Au cours des huit dernières années, j’ai parlé à des centaines de personnes de leurs expériences sur les applications de rencontres. Et la culture des rencontres en ligne n’est pas devenue moins impersonnelle depuis la pandémie, selon les sources auxquelles j’en ai parlé, majoritairement des femmes âgées de 25 à 60 ans. Elles ne se sentaient pas moins objectivées par beaucoup d’hommes sur ces plateformes. On leur demandait toujours d’envoyer des nus par des gars qui faisaient peu d’efforts pour les connaître, et on leur demandait toujours s’ils voulaient simplement se brancher, quel que soit le danger de contracter un coronavirus: «Quarantaine et froid?»

«Mis en quarantaine avec ma petite amie de longue date», a déclaré un profil Tinder d’un utilisateur masculin que quelqu’un m’a envoyé, «mais qui sait combien de temps nous pouvons durer. Distrayez-moi s’il vous plaît.

Ce type de misogynie occasionnelle est omniprésente sur les sites de rencontres, tout comme le harcèlement pur et simple.
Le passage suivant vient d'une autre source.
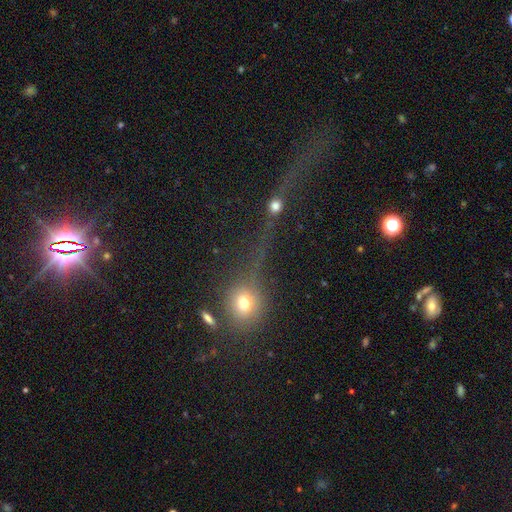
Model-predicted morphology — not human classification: Smooth or featured?
  - star or artifact: 43% *
  - smooth: 37%
  - featured or disk: 20%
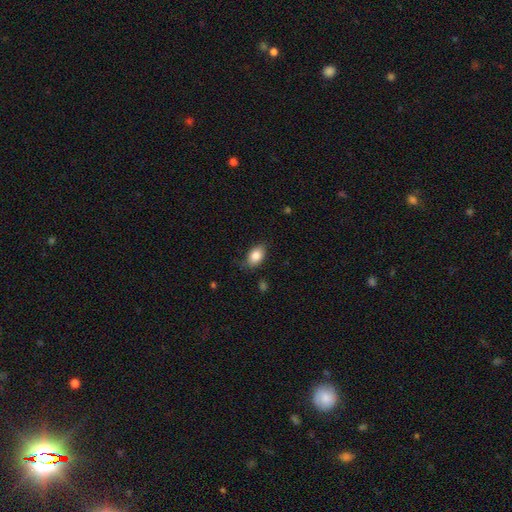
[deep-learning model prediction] Morphology: type=smooth (85%); roundness=in between (89%); merging=none (77%).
Une étude réalisée en 2020 par Pew a rapporté que 57% des utilisatrices de sites de rencontres âgées de 18 à 34 ans ont déclaré que quelqu’un leur avait envoyé un message sexuellement explicite ou une image non sollicitée. Six femmes de moins de 35 ans sur 10 ont déclaré que quelqu’un avait continué à les contacter après avoir déclaré qu’elles n’étaient pas intéressées, et 44% ont déclaré que quelqu’un sur un site de rencontres les avait qualifiées de choquantes.

Les personnes de couleur subissent également régulièrement de viles formes de harcèlement sur les sites de rencontres. Ils voient des profils criblés de déclarations racistes sous la forme de «préférences», telles que «Pas de Noirs» ou «Pas d’Indiens, pas d’Asiatiques, pas d’Africains». Une étude réalisée en 2018 par Cornell a révélé les préjugés racistes dans les algorithmes utilisés par les sites de rencontres, qui, selon elle, permettent aux «utilisateurs qui entretiennent des préjugés intimes, conscients ou non», de «continuer à prendre des décisions intimes éclairées par ces préjugés» – renforçant sans doute le racisme dans vrai vie. Pendant ce temps, les personnes trans signalent continuellement qu’elles sont interdites de sites de rencontres pour la seule raison qu’elles sont trans.